After a recent increase in profits by 60 percent, the company refused to raise workers’ pay by more than 30 percent. When some of the workers demanded the full 60 percent, Chairman Henry Clay Frick locked out the union. Workers considered the stoppage a “lockout” by management, not a “strike” by workers. Frick brought in thousands of strikebreakers to work the steel mills, along with 300 Pinkerton agents from New York City and Chicago to safeguard them.

On July 6, a fight broke out in which 10 men — seven strikers and three Pinkertons, — were killed and hundreds were injured. Pennsylvania Gov. Robert Pattison ordered two brigades of state militia to the strike site.

Afterwards, the company successfully resumed operations with non-union immigrant employees in place of the Homestead plant workers, and Carnegie returned to the United States. However, Carnegie’s reputation was permanently damaged by the Homestead events.

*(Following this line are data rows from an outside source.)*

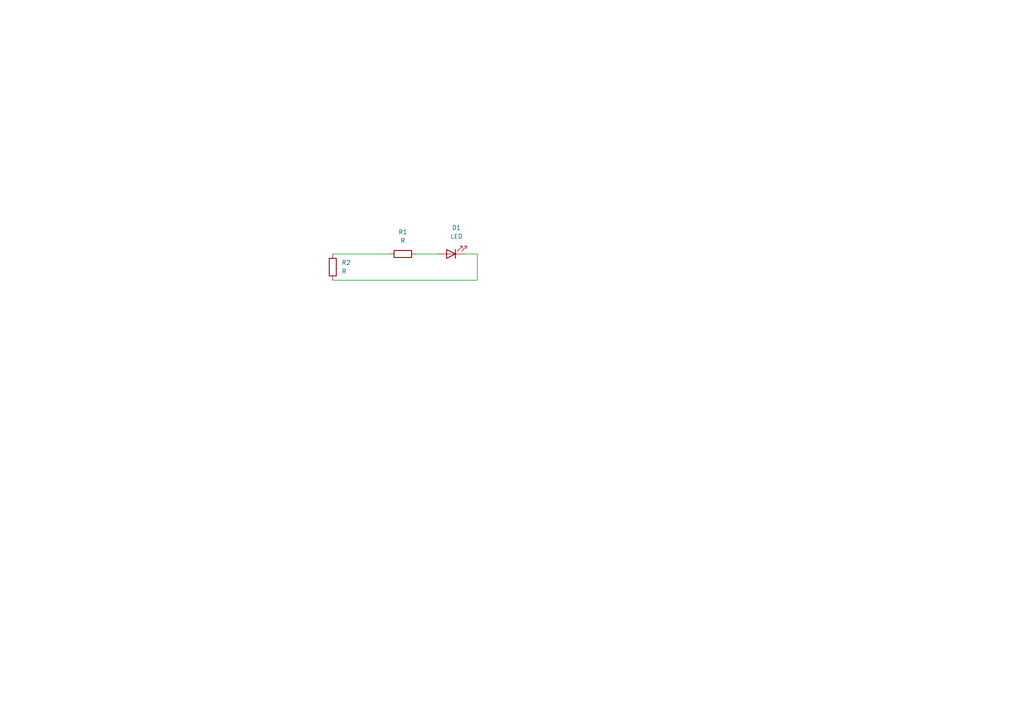
<source format=kicad_sch>
(kicad_sch (version 20211123) (generator eeschema)

  (uuid 1236aee6-0b60-4995-8836-33e1998c1a25)

  (paper "A4")

  (lib_symbols
    (symbol "Device:LED" (pin_numbers hide) (pin_names (offset 1.016) hide) (in_bom yes) (on_board yes)
      (property "Reference" "D" (id 0) (at 0 2.54 0)
        (effects (font (size 1.27 1.27)))
      )
      (property "Value" "LED" (id 1) (at 0 -2.54 0)
        (effects (font (size 1.27 1.27)))
      )
      (property "Footprint" "" (id 2) (at 0 0 0)
        (effects (font (size 1.27 1.27)) hide)
      )
      (property "Datasheet" "~" (id 3) (at 0 0 0)
        (effects (font (size 1.27 1.27)) hide)
      )
      (property "ki_keywords" "LED diode" (id 4) (at 0 0 0)
        (effects (font (size 1.27 1.27)) hide)
      )
      (property "ki_description" "Light emitting diode" (id 5) (at 0 0 0)
        (effects (font (size 1.27 1.27)) hide)
      )
      (property "ki_fp_filters" "LED* LED_SMD:* LED_THT:*" (id 6) (at 0 0 0)
        (effects (font (size 1.27 1.27)) hide)
      )
      (symbol "LED_0_1"
        (polyline
          (pts
            (xy -1.27 -1.27)
            (xy -1.27 1.27)
          )
          (stroke (width 0.254) (type default) (color 0 0 0 0))
          (fill (type none))
        )
        (polyline
          (pts
            (xy -1.27 0)
            (xy 1.27 0)
          )
          (stroke (width 0) (type default) (color 0 0 0 0))
          (fill (type none))
        )
        (polyline
          (pts
            (xy 1.27 -1.27)
            (xy 1.27 1.27)
            (xy -1.27 0)
            (xy 1.27 -1.27)
          )
          (stroke (width 0.254) (type default) (color 0 0 0 0))
          (fill (type none))
        )
        (polyline
          (pts
            (xy -3.048 -0.762)
            (xy -4.572 -2.286)
            (xy -3.81 -2.286)
            (xy -4.572 -2.286)
            (xy -4.572 -1.524)
          )
          (stroke (width 0) (type default) (color 0 0 0 0))
          (fill (type none))
        )
        (polyline
          (pts
            (xy -1.778 -0.762)
            (xy -3.302 -2.286)
            (xy -2.54 -2.286)
            (xy -3.302 -2.286)
            (xy -3.302 -1.524)
          )
          (stroke (width 0) (type default) (color 0 0 0 0))
          (fill (type none))
        )
      )
      (symbol "LED_1_1"
        (pin passive line (at -3.81 0 0) (length 2.54)
          (name "K" (effects (font (size 1.27 1.27))))
          (number "1" (effects (font (size 1.27 1.27))))
        )
        (pin passive line (at 3.81 0 180) (length 2.54)
          (name "A" (effects (font (size 1.27 1.27))))
          (number "2" (effects (font (size 1.27 1.27))))
        )
      )
    )
    (symbol "Device:R" (pin_numbers hide) (pin_names (offset 0)) (in_bom yes) (on_board yes)
      (property "Reference" "R" (id 0) (at 2.032 0 90)
        (effects (font (size 1.27 1.27)))
      )
      (property "Value" "R" (id 1) (at 0 0 90)
        (effects (font (size 1.27 1.27)))
      )
      (property "Footprint" "" (id 2) (at -1.778 0 90)
        (effects (font (size 1.27 1.27)) hide)
      )
      (property "Datasheet" "~" (id 3) (at 0 0 0)
        (effects (font (size 1.27 1.27)) hide)
      )
      (property "ki_keywords" "R res resistor" (id 4) (at 0 0 0)
        (effects (font (size 1.27 1.27)) hide)
      )
      (property "ki_description" "Resistor" (id 5) (at 0 0 0)
        (effects (font (size 1.27 1.27)) hide)
      )
      (property "ki_fp_filters" "R_*" (id 6) (at 0 0 0)
        (effects (font (size 1.27 1.27)) hide)
      )
      (symbol "R_0_1"
        (rectangle (start -1.016 -2.54) (end 1.016 2.54)
          (stroke (width 0.254) (type default) (color 0 0 0 0))
          (fill (type none))
        )
      )
      (symbol "R_1_1"
        (pin passive line (at 0 3.81 270) (length 1.27)
          (name "~" (effects (font (size 1.27 1.27))))
          (number "1" (effects (font (size 1.27 1.27))))
        )
        (pin passive line (at 0 -3.81 90) (length 1.27)
          (name "~" (effects (font (size 1.27 1.27))))
          (number "2" (effects (font (size 1.27 1.27))))
        )
      )
    )
  )


  (wire (pts (xy 96.52 73.66) (xy 113.03 73.66))
    (stroke (width 0) (type default) (color 0 0 0 0))
    (uuid 02833d80-0e7a-4524-9bdb-97959e4f443c)
  )
  (wire (pts (xy 138.43 73.66) (xy 138.43 81.28))
    (stroke (width 0) (type default) (color 0 0 0 0))
    (uuid 9a78a39d-acc3-409e-a4a7-94ebddcc279f)
  )
  (wire (pts (xy 134.62 73.66) (xy 138.43 73.66))
    (stroke (width 0) (type default) (color 0 0 0 0))
    (uuid a0aab32c-b83d-4a28-a569-f5b543a59bf0)
  )
  (wire (pts (xy 120.65 73.66) (xy 127 73.66))
    (stroke (width 0) (type default) (color 0 0 0 0))
    (uuid a1cff253-d601-4d14-89ff-1c2d61038960)
  )
  (wire (pts (xy 138.43 81.28) (xy 96.52 81.28))
    (stroke (width 0) (type default) (color 0 0 0 0))
    (uuid ecfe88b7-5336-4ace-9f21-12a6a82acd3d)
  )

  (symbol (lib_id "Device:R") (at 96.52 77.47 0) (unit 1)
    (in_bom yes) (on_board yes) (fields_autoplaced)
    (uuid 1a93487d-ca64-4c3b-a3fb-3f1cac7f4ca7)
    (property "Reference" "R2" (id 0) (at 99.06 76.1999 0)
      (effects (font (size 1.27 1.27)) (justify left))
    )
    (property "Value" "R" (id 1) (at 99.06 78.7399 0)
      (effects (font (size 1.27 1.27)) (justify left))
    )
    (property "Footprint" "Resistor_SMD:R_2816_7142Metric" (id 2) (at 94.742 77.47 90)
      (effects (font (size 1.27 1.27)) hide)
    )
    (property "Datasheet" "~" (id 3) (at 96.52 77.47 0)
      (effects (font (size 1.27 1.27)) hide)
    )
    (pin "1" (uuid b29b4e40-6edd-401a-8918-5b9f814a434c))
    (pin "2" (uuid 37842aad-93a5-4641-af26-ddad18454dd9))
  )

  (symbol (lib_id "Device:R") (at 116.84 73.66 270) (unit 1)
    (in_bom yes) (on_board yes) (fields_autoplaced)
    (uuid 73719205-61e5-4aa1-8b94-5ac5c4b9aa70)
    (property "Reference" "R1" (id 0) (at 116.84 67.31 90))
    (property "Value" "R" (id 1) (at 116.84 69.85 90))
    (property "Footprint" "Resistor_SMD:R_0603_1608Metric" (id 2) (at 116.84 71.882 90)
      (effects (font (size 1.27 1.27)) hide)
    )
    (property "Datasheet" "~" (id 3) (at 116.84 73.66 0)
      (effects (font (size 1.27 1.27)) hide)
    )
    (pin "1" (uuid 26afadd1-7b1b-40e1-af32-f4de639cf078))
    (pin "2" (uuid ffa1a856-4a67-48ad-b54e-0a1f4c649298))
  )

  (symbol (lib_id "Device:LED") (at 130.81 73.66 180) (unit 1)
    (in_bom yes) (on_board yes) (fields_autoplaced)
    (uuid bb7b89ba-4ea9-4b09-9e97-de8e53c427f1)
    (property "Reference" "D1" (id 0) (at 132.3975 66.04 0))
    (property "Value" "LED" (id 1) (at 132.3975 68.58 0))
    (property "Footprint" "LED_SMD:LED_1206_3216Metric_Pad1.42x1.75mm_HandSolder" (id 2) (at 130.81 73.66 0)
      (effects (font (size 1.27 1.27)) hide)
    )
    (property "Datasheet" "~" (id 3) (at 130.81 73.66 0)
      (effects (font (size 1.27 1.27)) hide)
    )
    (pin "1" (uuid bd50b027-80f8-46e5-801a-75fc61d38733))
    (pin "2" (uuid 276c62ff-1b80-4d33-b4ed-f6ffb0c0ccf8))
  )

  (sheet_instances
    (path "/" (page "1"))
  )

  (symbol_instances
    (path "/bb7b89ba-4ea9-4b09-9e97-de8e53c427f1"
      (reference "D1") (unit 1) (value "LED") (footprint "LED_SMD:LED_1206_3216Metric_Pad1.42x1.75mm_HandSolder")
    )
    (path "/73719205-61e5-4aa1-8b94-5ac5c4b9aa70"
      (reference "R1") (unit 1) (value "R") (footprint "Resistor_SMD:R_0603_1608Metric")
    )
    (path "/1a93487d-ca64-4c3b-a3fb-3f1cac7f4ca7"
      (reference "R2") (unit 1) (value "R") (footprint "Resistor_SMD:R_2816_7142Metric")
    )
  )
)

</source>
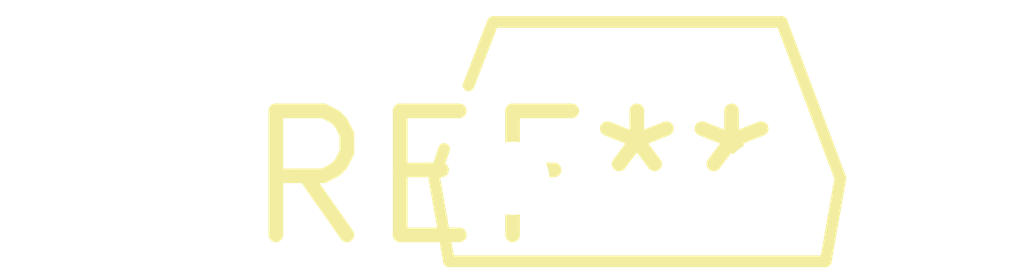
<source format=kicad_pcb>
(kicad_pcb (version 20240108) (generator pcbnew)

  (general
    (thickness 1.6)
  )

  (paper "A4")
  (layers
    (0 "F.Cu" signal)
    (31 "B.Cu" signal)
    (32 "B.Adhes" user "B.Adhesive")
    (33 "F.Adhes" user "F.Adhesive")
    (34 "B.Paste" user)
    (35 "F.Paste" user)
    (36 "B.SilkS" user "B.Silkscreen")
    (37 "F.SilkS" user "F.Silkscreen")
    (38 "B.Mask" user)
    (39 "F.Mask" user)
    (40 "Dwgs.User" user "User.Drawings")
    (41 "Cmts.User" user "User.Comments")
    (42 "Eco1.User" user "User.Eco1")
    (43 "Eco2.User" user "User.Eco2")
    (44 "Edge.Cuts" user)
    (45 "Margin" user)
    (46 "B.CrtYd" user "B.Courtyard")
    (47 "F.CrtYd" user "F.Courtyard")
    (48 "B.Fab" user)
    (49 "F.Fab" user)
    (50 "User.1" user)
    (51 "User.2" user)
    (52 "User.3" user)
    (53 "User.4" user)
    (54 "User.5" user)
    (55 "User.6" user)
    (56 "User.7" user)
    (57 "User.8" user)
    (58 "User.9" user)
  )

  (setup
    (pad_to_mask_clearance 0)
    (pcbplotparams
      (layerselection 0x00010fc_ffffffff)
      (plot_on_all_layers_selection 0x0000000_00000000)
      (disableapertmacros false)
      (usegerberextensions false)
      (usegerberattributes false)
      (usegerberadvancedattributes false)
      (creategerberjobfile false)
      (dashed_line_dash_ratio 12.000000)
      (dashed_line_gap_ratio 3.000000)
      (svgprecision 4)
      (plotframeref false)
      (viasonmask false)
      (mode 1)
      (useauxorigin false)
      (hpglpennumber 1)
      (hpglpenspeed 20)
      (hpglpendiameter 15.000000)
      (dxfpolygonmode false)
      (dxfimperialunits false)
      (dxfusepcbnewfont false)
      (psnegative false)
      (psa4output false)
      (plotreference false)
      (plotvalue false)
      (plotinvisibletext false)
      (sketchpadsonfab false)
      (subtractmaskfromsilk false)
      (outputformat 1)
      (mirror false)
      (drillshape 1)
      (scaleselection 1)
      (outputdirectory "")
    )
  )

  (net 0 "")

  (footprint "TO-92S-2" (layer "F.Cu") (at 0 0))

)

</source>
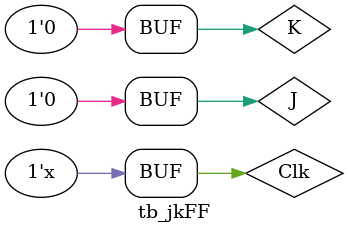
<source format=v>
`timescale 1ns / 1ps


module tb_jkFF();

reg J,K,Clk;
wire Q,Qbar;

jkFF uut(.J(J),.K(K),.Clk(Clk),.Q(Q),.Qbar(Qbar));

always begin
    #05 Clk = ~Clk;
end

initial begin
    J = 0;
    K = 0;
    Clk  = 0;
    
    #10 J = 0; K = 1;
    #10 J = 0; K = 0;
    #10 J = 1; K = 0;
    #10 J = 1; K = 1;
    #10 J = 0; K = 0;
    #10 J = 1; K = 1;
    #10 J = 1; K = 1;
    #10 J = 0; K = 0;
    
end
endmodule

</source>
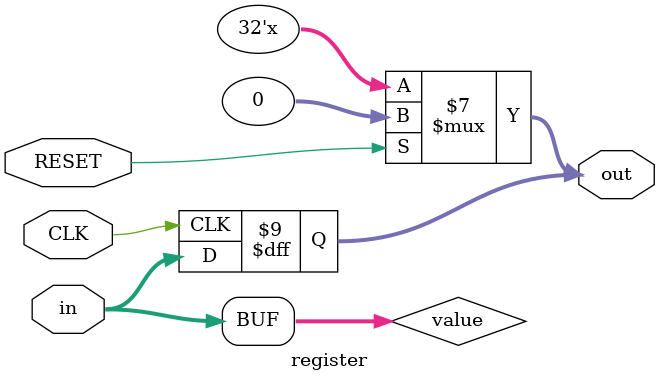
<source format=v>
`timescale 1ns / 1ps
module register # ( parameter WI1 = 10, WF1 = 22,
                              WI2 = 10, WF2 = 22,
                              WIO = WI1 > WI2 ? WI1 : WI2,
                              WFO = WF1 > WF2 ? WF1 : WF2,
                              set_x_val = 0 )
(
    input CLK,
    input RESET,
    input [31 : 0] in,
    output reg [31 : 0] out
);
    reg [31 : 0] value;
    initial
    begin
        if(set_x_val == 1)
        begin
            out <= top.initial_x;
        end
        else
        begin
            out <= 0;
        end
    end
    
    always @ (posedge CLK)
    begin
        out <= value;
    end
    
    always @ (*)
    begin
        if(RESET)
        begin
            if(set_x_val == 1)
            begin
                out <= top.initial_x;
                value <= in;
            end
            else
            begin
                out <= 0;
                value <= in;
            end
        end
        else value <= in;
    end
endmodule

</source>
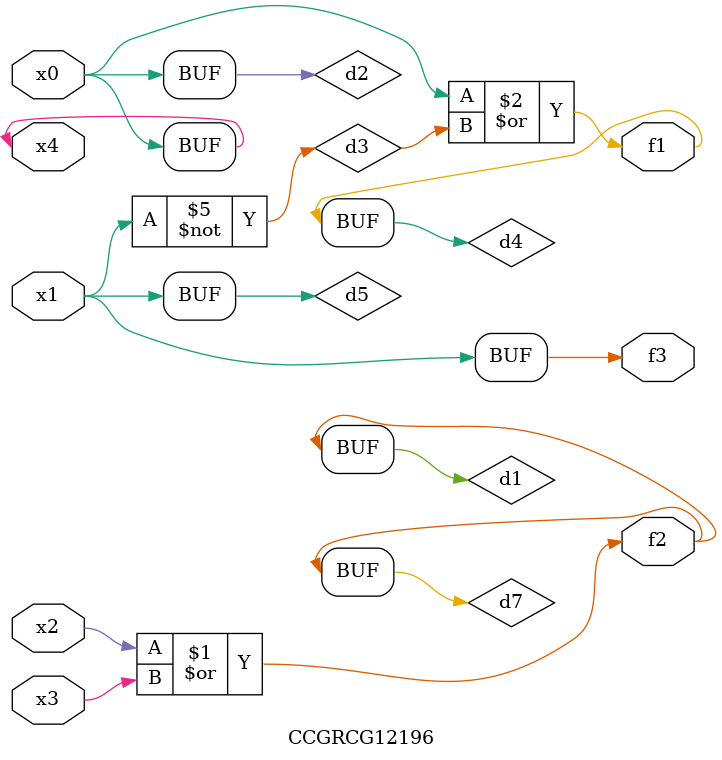
<source format=v>
module CCGRCG12196(
	input x0, x1, x2, x3, x4,
	output f1, f2, f3
);

	wire d1, d2, d3, d4, d5, d6, d7;

	or (d1, x2, x3);
	buf (d2, x0, x4);
	not (d3, x1);
	or (d4, d2, d3);
	not (d5, d3);
	nand (d6, d1, d3);
	or (d7, d1);
	assign f1 = d4;
	assign f2 = d7;
	assign f3 = d5;
endmodule

</source>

In 1901, Andrew Carnegie sold all of his holding to financier J.P. Morgan. To that date, the buyout was the largest such industrial takeover in United States history. The holdings were incorporated in the United States Steel Corporation, a trust organized by Morgan. Carnegie’s steel enterprises were bought out at a dollar figure equivalent to 12 times their annual earnings — $480 million (in 2017, $14.1 billion).

Carnegie’s final share of this amounted to $225,.6 million ($6.64 billion in 2017 money.)

Among his many philanthropic efforts, the establishment of more than 3,000 public libraries throughout the United States, Britain, Canada and other English-speaking countries was especially prominent. The first Carnegie library opened in 1883 in Dunfermline, Scotland, his birthplace.

Carnegie died on Aug. 11, 1919, at his estate in Lenox, Mass. From his vast fortune, Carnegie gave away $350.6 million of the $490 million he had from the sale of U.S. Steel. That amounts to $76.9 billion in today’s money. Carnegie is buried in Sleepy Hollow, only a few yards away from union organizer Samuel Gompers, another important figure of industry during the Gilded Age.